### Task instructions
Below are the records; give again exactly the line with "SALARY SCHEDULE ORDINANCE", the line with "Treasurer | $ | 1,200.00 | |", and each line that lies between them, and nothing besides.

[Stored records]
________________

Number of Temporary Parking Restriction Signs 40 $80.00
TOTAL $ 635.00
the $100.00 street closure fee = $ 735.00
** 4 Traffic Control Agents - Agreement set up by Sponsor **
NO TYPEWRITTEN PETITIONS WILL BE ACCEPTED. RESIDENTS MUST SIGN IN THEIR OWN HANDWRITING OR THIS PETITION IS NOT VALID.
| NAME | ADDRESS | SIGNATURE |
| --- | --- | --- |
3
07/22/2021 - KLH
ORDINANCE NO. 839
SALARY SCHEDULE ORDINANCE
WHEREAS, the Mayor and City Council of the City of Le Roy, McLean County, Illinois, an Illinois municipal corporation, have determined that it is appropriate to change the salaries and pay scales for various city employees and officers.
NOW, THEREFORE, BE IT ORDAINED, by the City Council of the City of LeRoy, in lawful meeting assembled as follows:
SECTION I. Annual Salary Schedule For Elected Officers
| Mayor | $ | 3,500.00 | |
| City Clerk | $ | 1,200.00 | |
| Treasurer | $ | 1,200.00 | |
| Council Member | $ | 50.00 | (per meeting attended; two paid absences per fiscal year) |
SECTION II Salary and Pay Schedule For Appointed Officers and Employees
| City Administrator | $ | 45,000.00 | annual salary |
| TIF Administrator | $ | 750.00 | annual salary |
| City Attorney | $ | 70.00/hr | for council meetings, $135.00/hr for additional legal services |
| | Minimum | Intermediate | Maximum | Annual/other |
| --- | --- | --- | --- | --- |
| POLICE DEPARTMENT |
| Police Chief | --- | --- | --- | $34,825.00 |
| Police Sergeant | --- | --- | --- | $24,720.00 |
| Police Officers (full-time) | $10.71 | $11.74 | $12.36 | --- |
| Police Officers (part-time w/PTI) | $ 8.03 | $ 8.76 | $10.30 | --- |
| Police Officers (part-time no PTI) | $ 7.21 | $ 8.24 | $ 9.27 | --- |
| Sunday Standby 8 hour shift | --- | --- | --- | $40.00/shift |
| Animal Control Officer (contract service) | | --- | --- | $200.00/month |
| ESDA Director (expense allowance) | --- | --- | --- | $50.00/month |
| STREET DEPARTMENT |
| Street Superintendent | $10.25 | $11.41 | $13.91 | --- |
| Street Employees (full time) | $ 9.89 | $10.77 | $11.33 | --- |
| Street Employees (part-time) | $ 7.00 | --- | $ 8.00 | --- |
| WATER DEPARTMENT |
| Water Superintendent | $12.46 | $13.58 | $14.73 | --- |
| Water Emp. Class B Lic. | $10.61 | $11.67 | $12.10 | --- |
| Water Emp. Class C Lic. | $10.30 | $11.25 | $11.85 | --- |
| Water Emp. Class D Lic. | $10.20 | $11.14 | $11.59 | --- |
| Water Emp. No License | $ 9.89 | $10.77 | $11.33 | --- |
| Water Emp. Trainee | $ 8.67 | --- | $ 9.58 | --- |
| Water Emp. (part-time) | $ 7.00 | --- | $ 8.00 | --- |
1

________________

### Solution to the problem
SALARY SCHEDULE ORDINANCE
WHEREAS, the Mayor and City Council of the City of Le Roy, McLean County, Illinois, an Illinois municipal corporation, have determined that it is appropriate to change the salaries and pay scales for various city employees and officers.
NOW, THEREFORE, BE IT ORDAINED, by the City Council of the City of LeRoy, in lawful meeting assembled as follows:
SECTION I. Annual Salary Schedule For Elected Officers
| Mayor | $ | 3,500.00 | |
| City Clerk | $ | 1,200.00 | |
| Treasurer | $ | 1,200.00 | |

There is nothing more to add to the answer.